David Brooks Loves Cops
David Brooks, a man with a national newspaper platform upon which he can reflect and analyze events for potentially millions of readers, is using that rich platform to ruminate on the recent grand jury non-indictments in the deaths of Eric Garner and Michael Brown, innocent men who were killed for no reason by police officers.
But instead of meditating on, say, race relations in a fractured nation (to his credit, in a Dec. 1 column, Brooks vaguely encouraged readers to pursue friendship to overcome racism), Brooks is thinking about those who really matter: the cops.
Today's column is titled, enticingly, "The Cop Mind." It begins:
Like a lot of people in journalism, I began my career, briefly, as a police reporter. As the Michael Brown and Eric Garner cases have unfolded, I've found myself thinking back to those days. Nothing excuses specific acts of police brutality, especially in the Garner case, but not enough attention is being paid to the emotional and psychological challenges of being a cop.
Early on, I learned that there is an amazing variety of police officers, even compared to other professions. Most cops are conscientious, and some, especially among detectives, are brilliant.
They spend much of their time in the chaotic and depressing nether-reaches of society: busting up domestic violence disputes, dealing with drunks and drug addicts, coming upon fatal car crashes, managing conflicts large and small.
David Brooks was totally almost a cop—covering cops is like being an honorary cop. And how great are cops? Did you know that being a cop is hard? Have you never watched CHiPs, T.J. Hooker, or Law and Order? Cops are susceptible to health problems like ulcers and heart disease and are often under a lot of stress. Read this column and let David Brooks explain to what life is like for a cop, because David Brooks was a cop reporter once 40 years ago and knows all about it.
Yes: There are "good" cops and there are "bad" cops. Some agents of the state manage to keep a semblance of order without murdering unarmed people. But the math Brooks uses to support his assumption that the majority of cops are fine people who don't kill 0r hurt unarmed citizens is a bit funky. According to the 2000 National Institute of Justice Study Brooks cites, "more than 90 percent of the police officers surveyed said that it is wrong to respond to verbal abuse with force. Nonetheless, 15 percent of the cops surveyed were aware that officers in their own department sometimes or often did so."
But according to the survey, the results of which you can see here, 10 percent of respondents agreed that use of force was acceptable when necessary. These officers own their abuse. Meanwhile, 85 percent of respondents said they were not aware officers in their department did such things. These officers are full of shit. So that means that a mere 5 percent of police officers who responded to the survey were not either liars or thugs (It goes without saying that this survey is 14 years out of date.)

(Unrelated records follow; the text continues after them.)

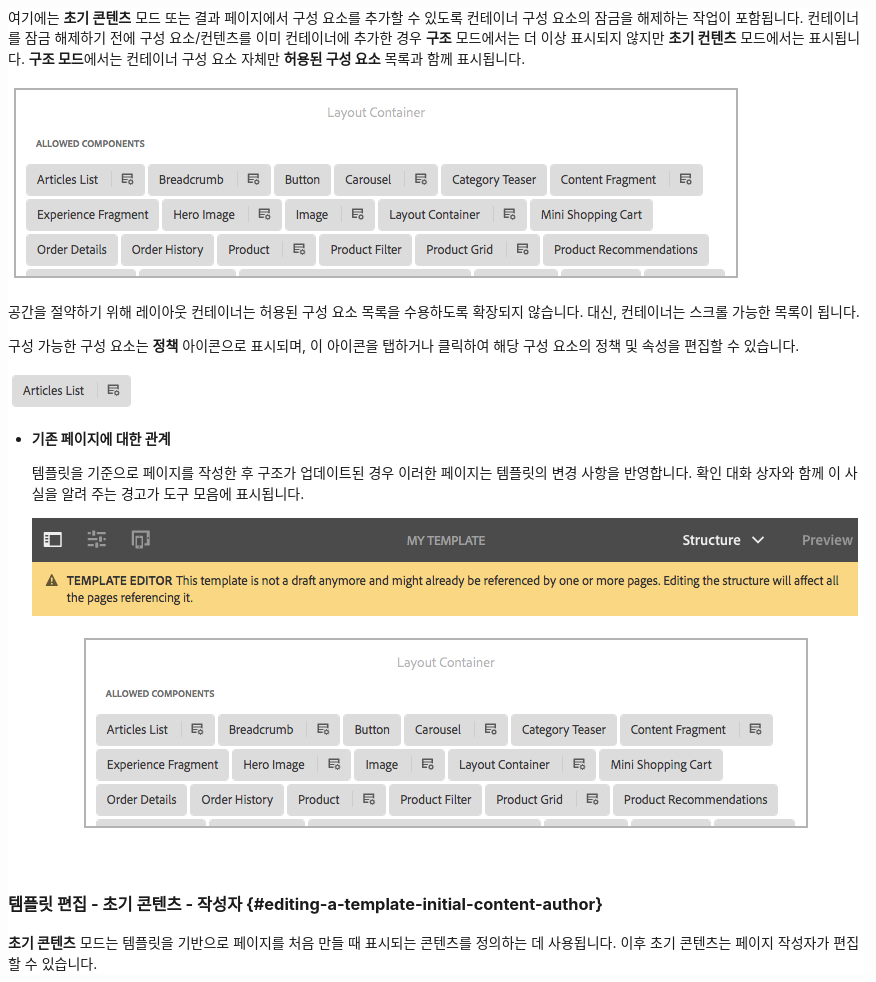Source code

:   여기에는 **초기 콘텐츠** 모드 또는 결과 페이지에서 구성 요소를 추가할 수 있도록 컨테이너 구성 요소의 잠금을 해제하는 작업이 포함됩니다. 컨테이너를 잠금 해제하기 전에 구성 요소/컨텐츠를 이미 컨테이너에 추가한 경우 **구조** 모드에서는 더 이상 표시되지 않지만 **초기 컨텐츠** 모드에서는 표시됩니다. **구조 모드**&#x200B;에서는 컨테이너 구성 요소 자체만 **허용된 구성 요소** 목록과 함께 표시됩니다.

  ![chlimage_1-147](assets/chlimage_1-147.png)

  공간을 절약하기 위해 레이아웃 컨테이너는 허용된 구성 요소 목록을 수용하도록 확장되지 않습니다. 대신, 컨테이너는 스크롤 가능한 목록이 됩니다.

  구성 가능한 구성 요소는 **정책** 아이콘으로 표시되며, 이 아이콘을 탭하거나 클릭하여 해당 구성 요소의 정책 및 속성을 편집할 수 있습니다.

  ![chlimage_1-148](assets/chlimage_1-148.png)

* **기존 페이지에 대한 관계**

  템플릿을 기준으로 페이지를 작성한 후 구조가 업데이트된 경우 이러한 페이지는 템플릿의 변경 사항을 반영합니다. 확인 대화 상자와 함께 이 사실을 알려 주는 경고가 도구 모음에 표시됩니다.

  ![chlimage_1-149](assets/chlimage_1-149.png)

### 템플릿 편집 - 초기 콘텐츠 - 작성자 {#editing-a-template-initial-content-author}

**초기 콘텐츠** 모드는 템플릿을 기반으로 페이지를 처음 만들 때 표시되는 콘텐츠를 정의하는 데 사용됩니다. 이후 초기 콘텐츠는 페이지 작성자가 편집할 수 있습니다.
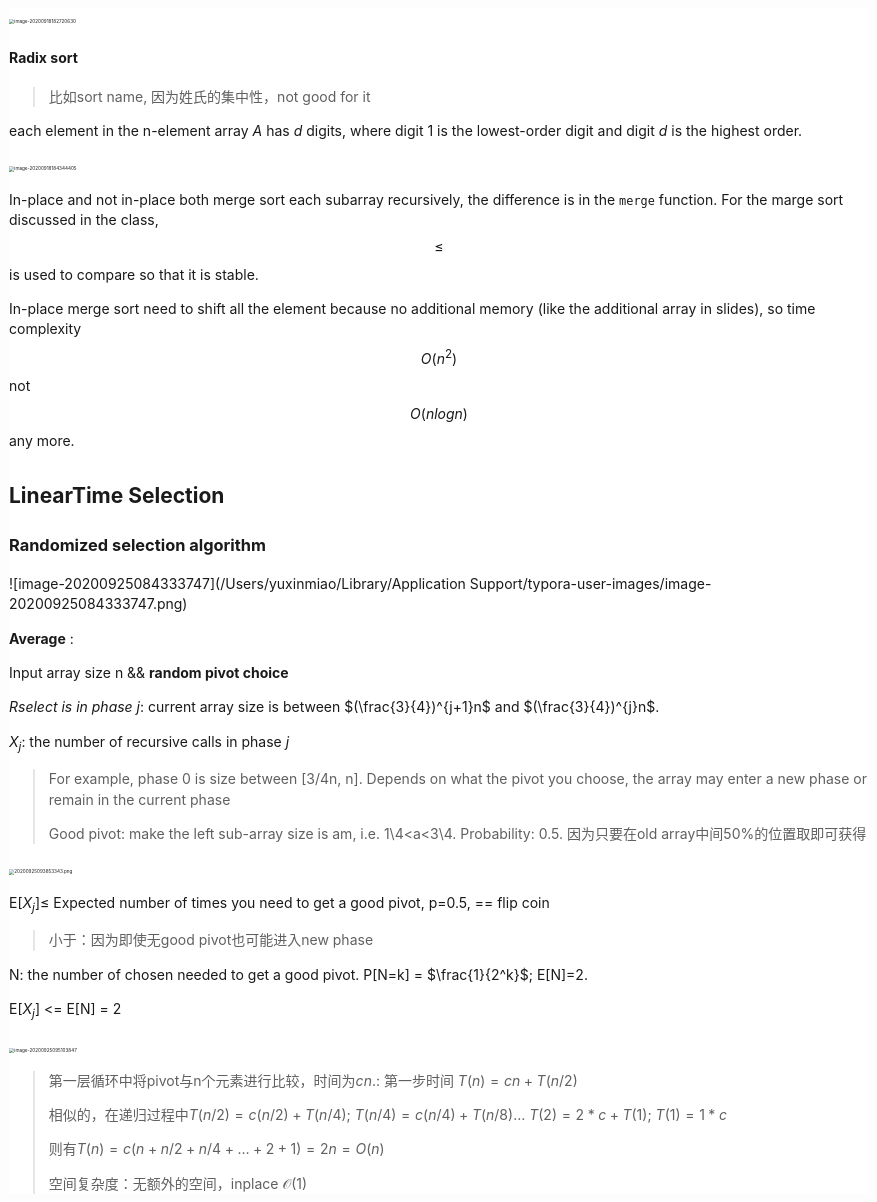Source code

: <img src="/Users/yuxinmiao/Library/Application Support/typora-user-images/image-20200918182720630.png" alt="image-20200918182720630" style="zoom:33%;" />

#### Radix sort

> 比如sort name, 因为姓氏的集中性，not good for it

each element in the n-element array $A$ has $d$ digits, where digit 1 is the lowest-order digit and digit $d$ is the highest order.

<img src="/Users/yuxinmiao/Library/Application Support/typora-user-images/image-20200918184344405.png" alt="image-20200918184344405" style="zoom:33%;" />





In-place and not in-place both merge sort each subarray recursively, the difference is in the `merge`  function. For the marge sort discussed in the class, $$\leq $$ is used to compare so that it is stable. 

In-place merge sort need to shift all the element because no additional memory (like the additional array in slides), so time complexity $$O(n^2)$$ not $$O(nlogn)$$ any more. 

## LinearTime Selection

### Randomized selection algorithm

![image-20200925084333747](/Users/yuxinmiao/Library/Application Support/typora-user-images/image-20200925084333747.png)

**Average** :

Input array size n && **random pivot choice** 

*Rselect is in phase j*: current array size is between $(\frac{3}{4})^{j+1}n$ and $(\frac{3}{4})^{j}n$. 

*$X_j$*: the number of recursive calls in phase $j$

> For example, phase 0 is size between [3/4n, n]. Depends on what the pivot you choose, the array may enter a new phase or remain in the current phase
>
> Good pivot: make the left sub-array size is am, i.e. 1\4<a<3\4. Probability: 0.5. 因为只要在old array中间50%的位置取即可获得

<img src="/Users/yuxinmiao/Library/Application Support/typora-user-images/image-20200925093853343.png" alt="20200925093853343.png" style="zoom:33%;" />



E[$X_j$]≤ Expected number of times you need to get a good pivot, p=0.5, == flip coin

> 小于：因为即使无good pivot也可能进入new phase

N: the number of chosen needed to get a good pivot. P[N=k] = $\frac{1}{2^k}$;  E[N]=2. 

E[$X_j$] <= E[N] = 2

<img src="/Users/yuxinmiao/Library/Application Support/typora-user-images/image-20200925095103847.png" alt="image-20200925095103847" style="zoom:33%;" />

> 第一层循环中将pivot与n个元素进行比较，时间为$cn$.: 第一步时间 $T(n)=cn+T(n/2)$
>
> 相似的，在递归过程中$T(n/2)=c(n/2) + T(n/4); \ T(n/4)=c(n/4) + T(n/8)…\ T(2) = 2*c+T(1); \ T(1)=1*c$
>
> 则有$T(n) = c(n+n/2+n/4+…+2+1) = 2n = O(n)$
>
> 空间复杂度：无额外的空间，inplace $\mathcal{O}(1)$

The rest of his piece, appallingly, reads like an apologia for Darren Wilson and Daniel Pantaleo, without outright naming them:
[Cops] ride an emotional and biochemical roller coaster. They experience moments of intense action and alertness, followed by emotional crashes marked by exhaustion, and isolation. They become hypervigilant. Surrounded by crime all day, some come to perceive that society is more threatening than it really is.
To cope, they emotionally armor up. Many of the cops I was around developed a cynical, dehumanizing and hard-edged sense of humor that was an attempt to insulate themselves from the pain of seeing a dead child or the extinguished life of a young girl they arrived too late to save.
You see, wasn't Wilson or Pantaleo's fault that they killed Brown and Garner—it was society's. And who causes the most crime in society? Brooks briefly mentions race, mentioning the statistic that "only 1 in 20 white officers believe that blacks and other minorities receive unequal treatment from the police. But 57 percent of black officers are convinced the treatment of minorities is unfair." This, he says, is a "blind spot."
"[A]t the core of the profession," Brooks continues,
lies the central problem of political philosophy. How does the state preserve order through coercion? When should you use overwhelming force to master lawbreaking? When is it wiser to step back and use patience and understanding to defuse a situation? How do you make this decision instantaneously, when testosterone is flowing, when fear is in the air, when someone is disrespecting you and you feel indignation rising in the gut?
I am not a cop, but I think the answer to the question "How do you make the decision to use coercive force when someone is disrespecting you?" is do not use coercive force. If you are unable to make clearheaded decisions when "you feel indignation rising in your gut" you should not be a cop. You should do something that does not bring you and your gun into regular contact with other human beings. If you don't know not to kill or beat people when you feel disrespected you should probably not even go on the New York City subway.
David Brooks, lover of rules and order, orator of political philosophy, closes with a flourish: "Racist police brutality has to be punished," he writes. "But respect has to be paid."
Content from 2014 in the country's leading liberal newspaper.